HAVE Super League referees developed a soft spot for the competitive scrum or is the occasional blind-eye being turned?

For the last 20 years the restart after a knock on, forward pass or kick to touch has been a lame, uncontested gathering where 12 forwards can lean on each for a breather while the non-offending team puts the ball in and regains it.

In the past teams who have tried to upset the applecart and strike for the ball, or, more likely push the opposing set off it, have either been penalised or seen the scrum re-set and told not to do it again.

But every now and then a few are let go. There were two occasions in last month’s Castleford v Saints game – one on each side – where the defending team managed to apply enough pressure to win the ball back or force an error. They were potentially decisive moments in the game.

In fact with the scores tied and Saints in a good attacking spot for plundering the match-winning drop goal, that Cas last push that forced the turnover allowed the Tigers to go the full length and steal the game.

Is there an unwritten rule that states both teams can have one go each at regaining it, but no more?

Why stop at one? Imagine if every scrum became a 50:50 or at least a 70:30 again.

How soon would it test the patience of the refs, opposition and no doubt the fans if there was a perception that the natural justice of the offending team being punished by losing the ball was not done?

On the plus side, having something resembling a contest at the scrum – even if it simply puts pressure on the man picking it up – should be welcomed.

There is little point in having a scrum if it is simply a handover and a convenient excuse to retain meaning to the names of the positions of front row, second row and hooker.

It has been a long, long time since the number nine ‘raked’ the ball out.

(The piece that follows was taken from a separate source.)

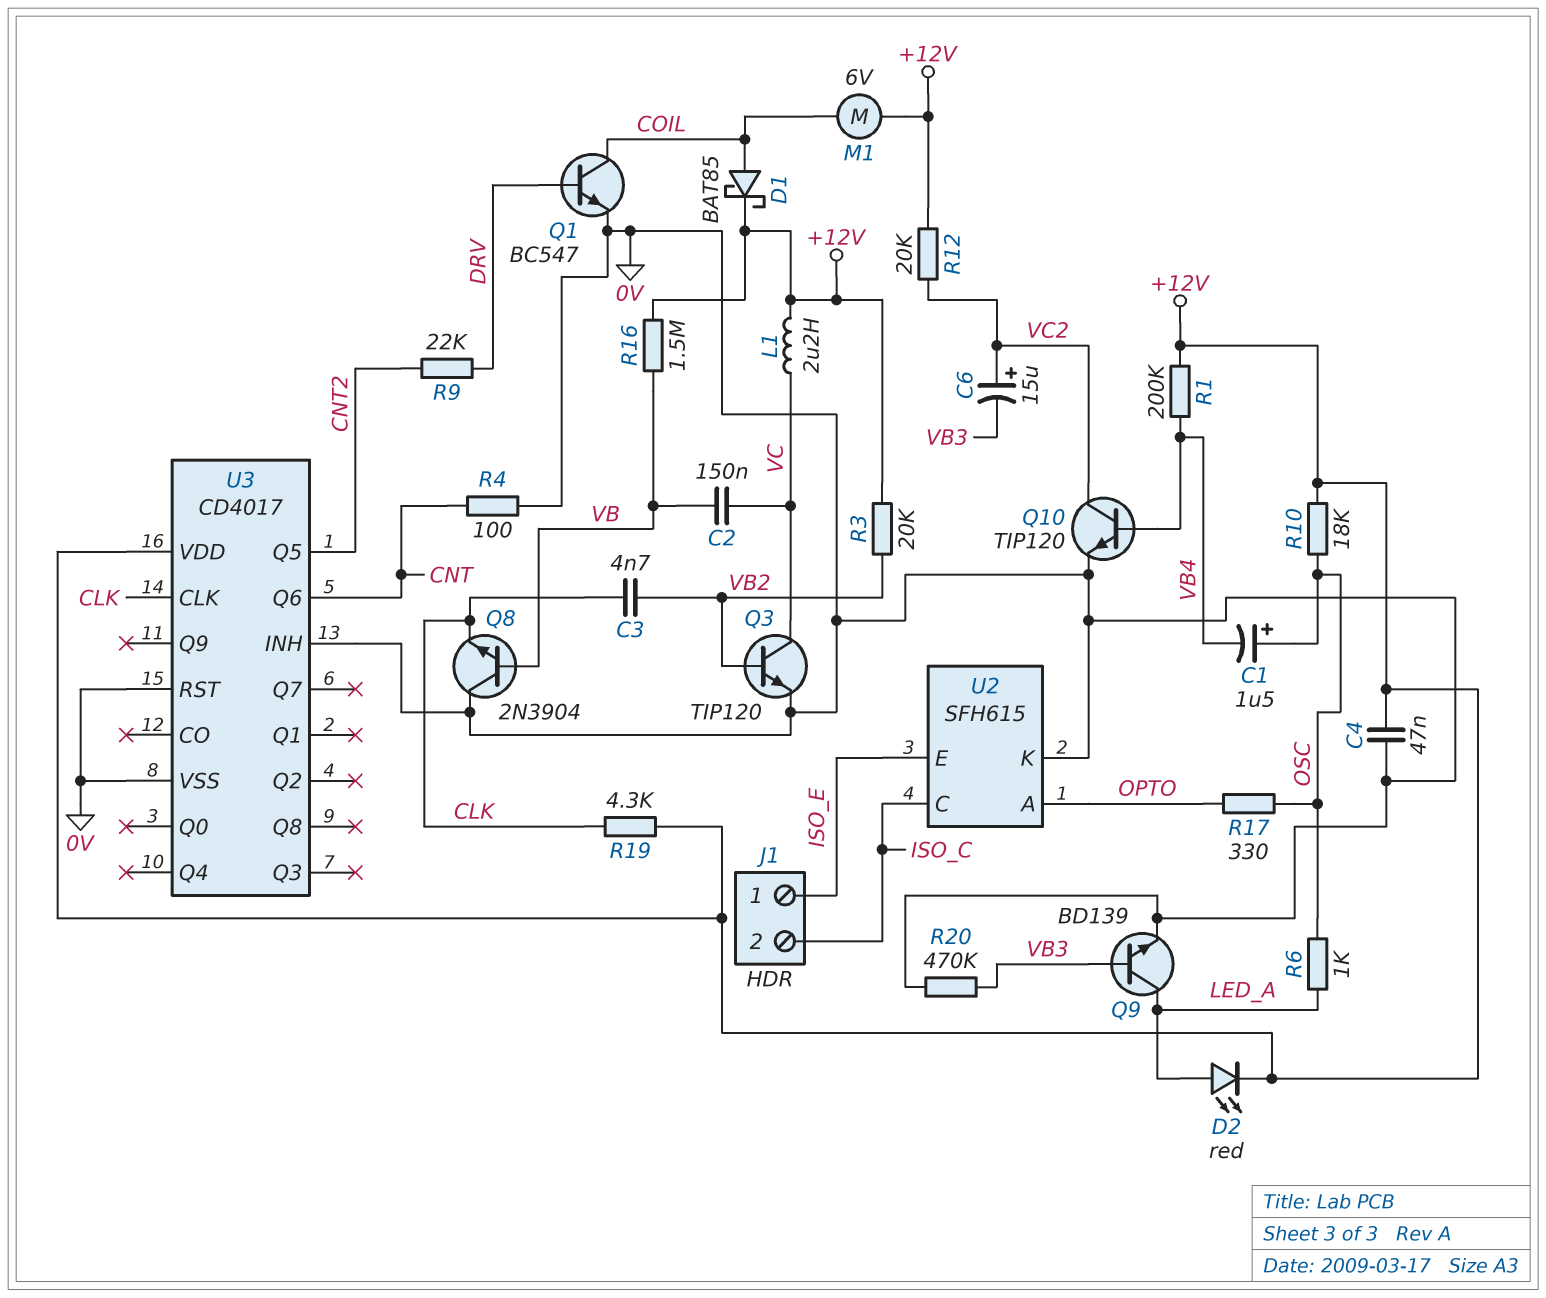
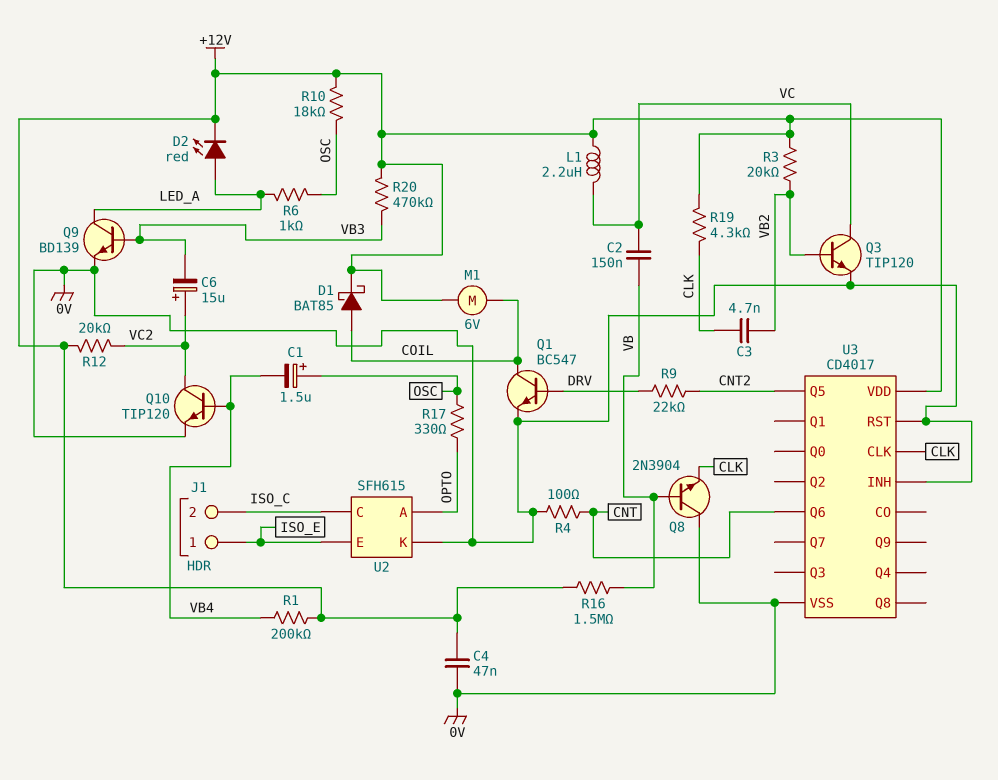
R20: 470k (0V, VB3) -> 470k (+12V, VB3)

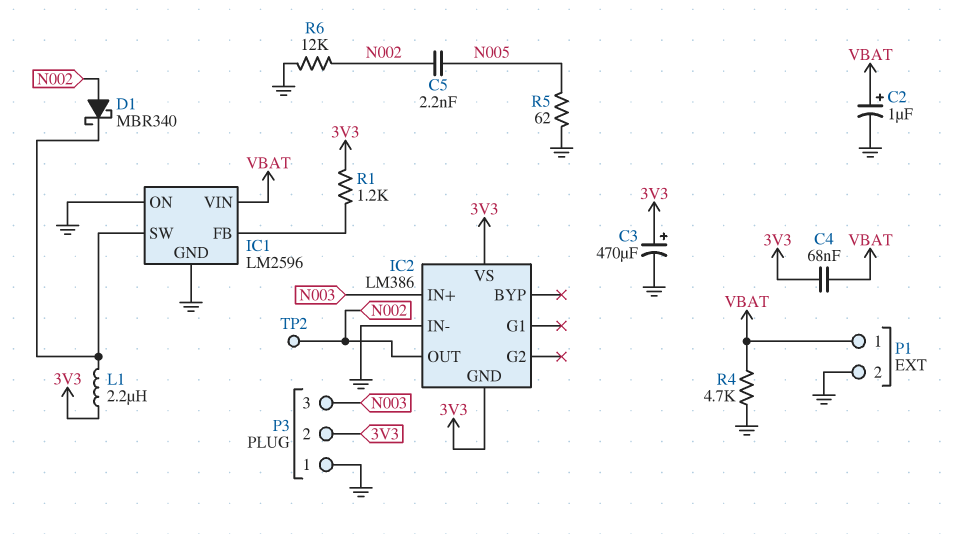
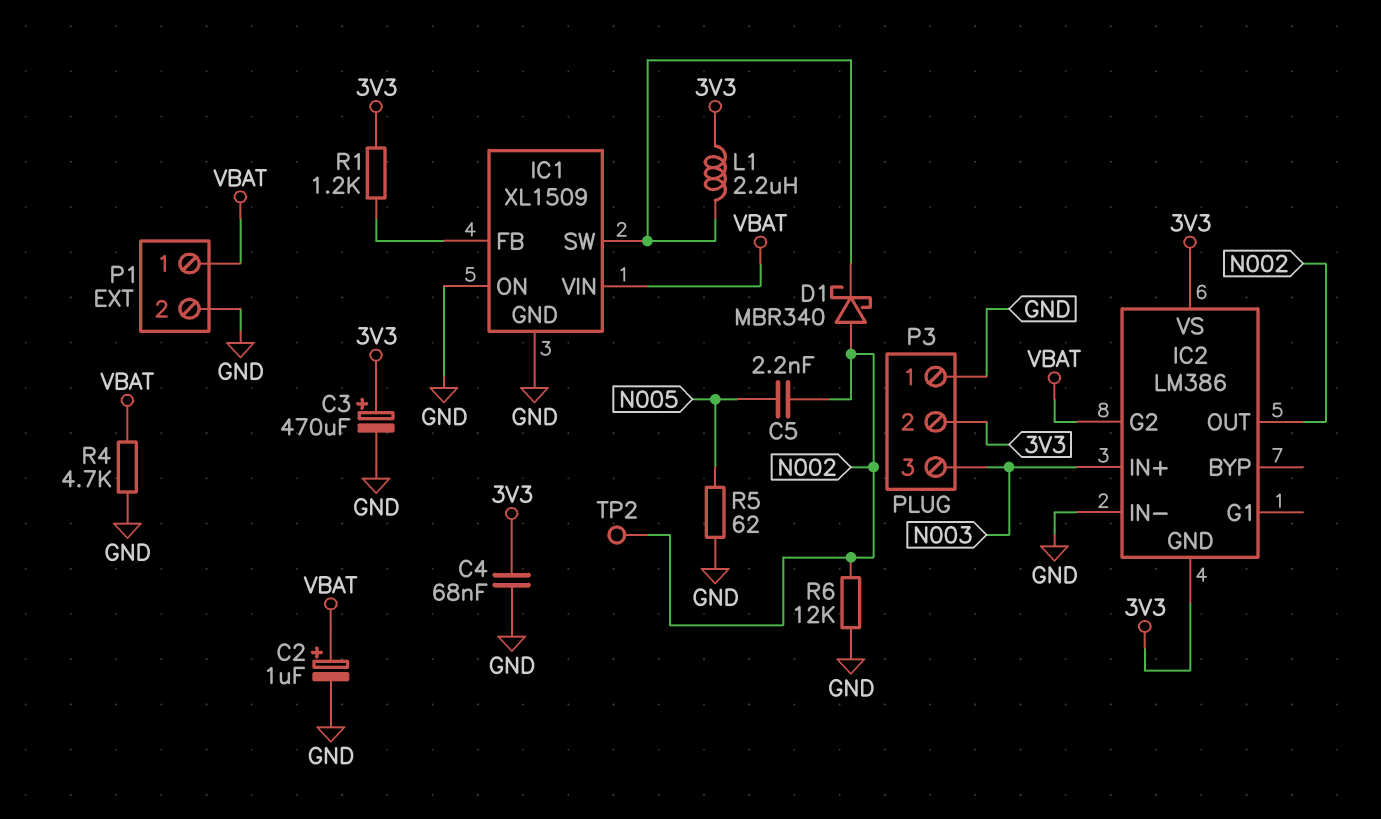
C4: 68nF (3V3, VBAT) -> 68nF (3V3, GND)
IC1: LM2596 -> XL1509
IC2 pin G2: none -> VBAT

That used to be an art form in itself.

When I first started watching rugby league I was always fascinated by how Saints hooker Tony Karalius could contort himself in that confined space on the floor of a scrum to win the ball as the rest of the pack mauled each other.

We can allow ourselves rose-tinted glasses when it comes to scrums, but at times the set-to between the packs in the 1970s favvered two octopuses having the last dance at Cindy’s.

Scrums were never pretty before the clean up in 1982/83 and there is no appetite among the modern game’s followers or players for a return to the dark arts of scrummaging.

But when it is all or nothing, when that turnover needs to be forced, maybe teams should be allowed the one or two strikes a match at putting on a push-off.

We’ll never get our fans shouting 'heave', but I suppose it would give a new meaning to a power play.